Si on lit à la suite Dark et Le bonheur c’était ça, on pourra jouer au jeu des différences / ressemblances : on a dans chacun l’histoire d’un adolescent, un garçon et une fille issus de milieux très argentins l’un et l’autre qui, dans la vie n’auraient aucune raison de se croiser ; ce sont deux histoires de découverte, leur âge, 14 ans, l’impose. Ce sont deux histoires qui font du bien au lecteur en lui montrant que tous les êtres humains ne sont pas irrécupérables et que les « bons sentiments » peuvent se passer de mièvrerie (message pas très fréquent), deux univers parfaitement peints par deux grands écrivains qu’une génération sépare.
Le bonheur c’était ça par Eduardo Sacheri
Sofía, 14 ans, fait seule le voyage de Villa Gesell (la ville côtière qui a inspiré cet autre diamant noir de la littérature argentine récente, Basse saison) vers Buenos Aires. Elle sonne à une adresse écrite sur un papier et annonce tout de go à l’homme qui lui ouvre qu’elle est sa fille. Villa Gesell n’était animée que pendant le mois et demi des vacances. Morón, où vit Lucas, le père, est une banlieue banale et plutôt triste de la capitale argentine où la fillette n’a jamais mis les pieds. Sofía vit son arrivée à Morón à petits pas, avec l’étonnement, l’incompréhension, de cette nouvelle situation. Elle est à l’âge exact du basculement vers un univers inconnu qui l’attire et l’effraie.

□ □ □ □

CONSIGNE A | D'après l'extrait sur les romans argentins, dans quelle banlieue de Buenos Aires vit Lucas, le père de Sofía ?
CONSIGNE B | Donnez la suite de l'extrait sur les romans argentins, à partir de sa dernière phrase.
Les données proviennent d'une autre source que l'extrait.

DONNÉES FOURNIES |
□ □ □ □

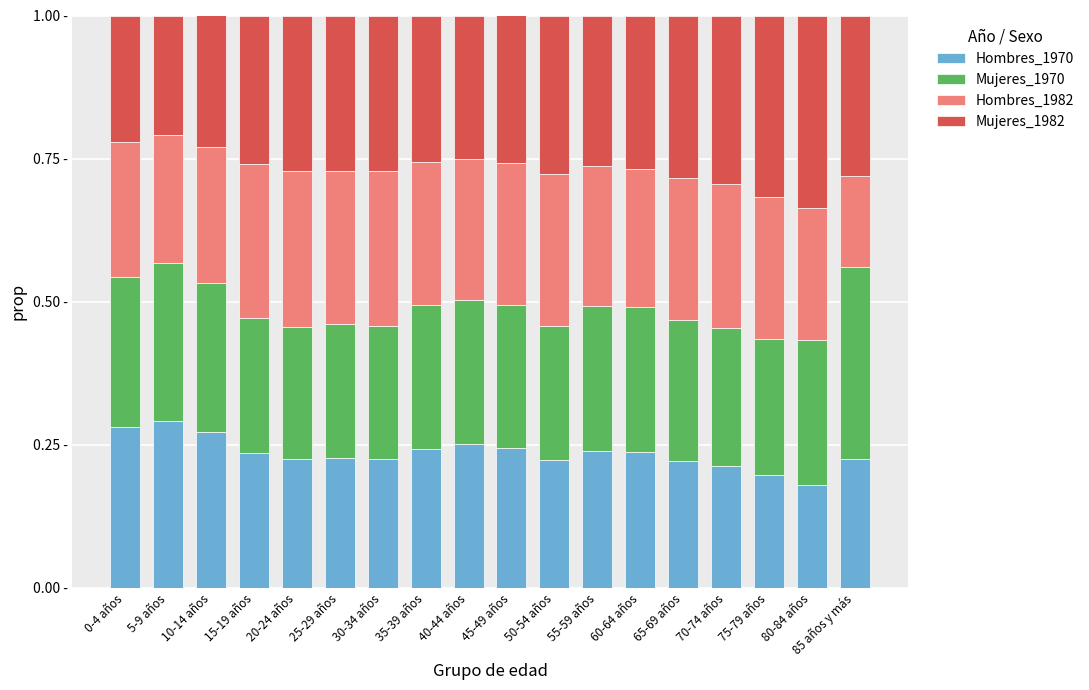

Are the bars horizontal?

No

□ □ □ □

RÉPONSE A | À Morón.

RÉPONSE B |
Eduardo Sacheri est dans la tête de Sofía : il partage et nous fait partager en direct ses réactions, la surprise face à certaines réactions de son père et de Fabiana, son épouse, la moquerie parfois (leur vocabulaire a une génération d’écart), et puis ce sentiment qui naît peu à peu, qui n’est pas tout à fait ce qu’on appelle un sentiment filial, mais qui s’en rapproche de plus en plus. On sourit beaucoup, un sourire de tendresse pour ces personnages éclatants d’humanité malgré la morosité des décors. Le malaise que provoque cette intrusion chez les trois personnages principaux, Sofía, Lucas et Fabiana, se règle le plus souvent par une moquerie, une formule ironique qui a le mérite de lui donner un nom. Et la « traduction » par Sofía de phrases ou d’attitudes dans son langage à elle est souvent irrésistible. Elle n’a pas la langue (et les pensées !) dans sa poche, notre Sofía, elle observe et n’hésite pas à faire savoir, à son père ou plus souvent au lecteur, ce qu’elle pense de ce qui lui paraît ridicule ou simplement bizarre chez les adultes.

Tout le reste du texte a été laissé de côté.